Earth (Including the uninhabited continent, Antarctica)

a-Area: 54,000,000 square miles (land surface)

b-Population: 3,300,000,000

c-Capital: New York

The fire behind the quartz was weary now, and sputtered its reluctant way to death.

The Co-ordinator was somber, his mood matching the sinking flame.

"They all minimize the state of affairs." His voice was low. "Is it not easy to imagine that they all laugh at me? And yet Vincent Silver said the Machines cannot be out of order, and I must believe him. Hiram Mackenzie says they cannot be fed false data, and I must believe him. But the Machines are going wrong, somehow, and I must believe that, too; and so there is still an alternative left."

He glanced sidewise at Susan Calvin, who, with closed eyes, for a moment seemed asleep.

"What is that?" she asked, prompt to her cue, nevertheless.
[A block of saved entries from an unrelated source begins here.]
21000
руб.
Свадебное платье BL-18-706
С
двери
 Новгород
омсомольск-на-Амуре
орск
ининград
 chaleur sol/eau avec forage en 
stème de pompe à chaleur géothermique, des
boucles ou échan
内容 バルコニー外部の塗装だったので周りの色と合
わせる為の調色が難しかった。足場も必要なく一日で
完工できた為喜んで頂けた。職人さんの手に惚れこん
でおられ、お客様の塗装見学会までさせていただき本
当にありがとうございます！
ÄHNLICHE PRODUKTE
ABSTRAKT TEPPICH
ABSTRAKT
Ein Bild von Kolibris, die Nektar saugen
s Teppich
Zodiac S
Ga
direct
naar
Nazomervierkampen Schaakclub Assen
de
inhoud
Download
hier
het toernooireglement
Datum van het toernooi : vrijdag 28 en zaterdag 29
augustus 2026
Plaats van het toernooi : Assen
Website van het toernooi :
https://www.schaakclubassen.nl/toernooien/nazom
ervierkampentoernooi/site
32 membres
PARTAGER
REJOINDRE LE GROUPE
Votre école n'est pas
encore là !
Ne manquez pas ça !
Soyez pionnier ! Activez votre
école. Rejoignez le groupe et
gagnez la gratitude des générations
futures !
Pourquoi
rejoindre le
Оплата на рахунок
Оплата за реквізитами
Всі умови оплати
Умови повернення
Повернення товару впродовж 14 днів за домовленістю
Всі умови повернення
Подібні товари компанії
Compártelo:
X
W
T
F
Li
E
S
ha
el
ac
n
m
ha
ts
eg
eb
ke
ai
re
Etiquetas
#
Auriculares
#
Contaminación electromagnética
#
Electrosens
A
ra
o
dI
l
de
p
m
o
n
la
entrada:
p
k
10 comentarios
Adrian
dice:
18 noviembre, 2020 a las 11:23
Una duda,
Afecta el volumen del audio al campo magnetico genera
"Why, that correct data is indeed given, and correct answers are indeed received, but that they are then ignored. There is no way the Machine can enforce obedience to its dictates."

"Madame Szegeczowska hinted as much, with reference to Northerners in general, it seems to me."

"So she did."

"And what purpose is served by disobeying the Machine? Let's consider motivations."

"It's obvious to me, and should be to you. It is a matter of rocking the boat, deliberately. There can be no serious conflicts on Earth, in which one group or another can seize more power than it has for what it thinks is its own good despite the harm to Mankind as a whole, while the Machines rule. If popular faith in the Machines can be destroyed to the point where they are abandoned, it will be the law of the jungle again. -And not one of the four Regions can be freed of the suspicion of wanting just that.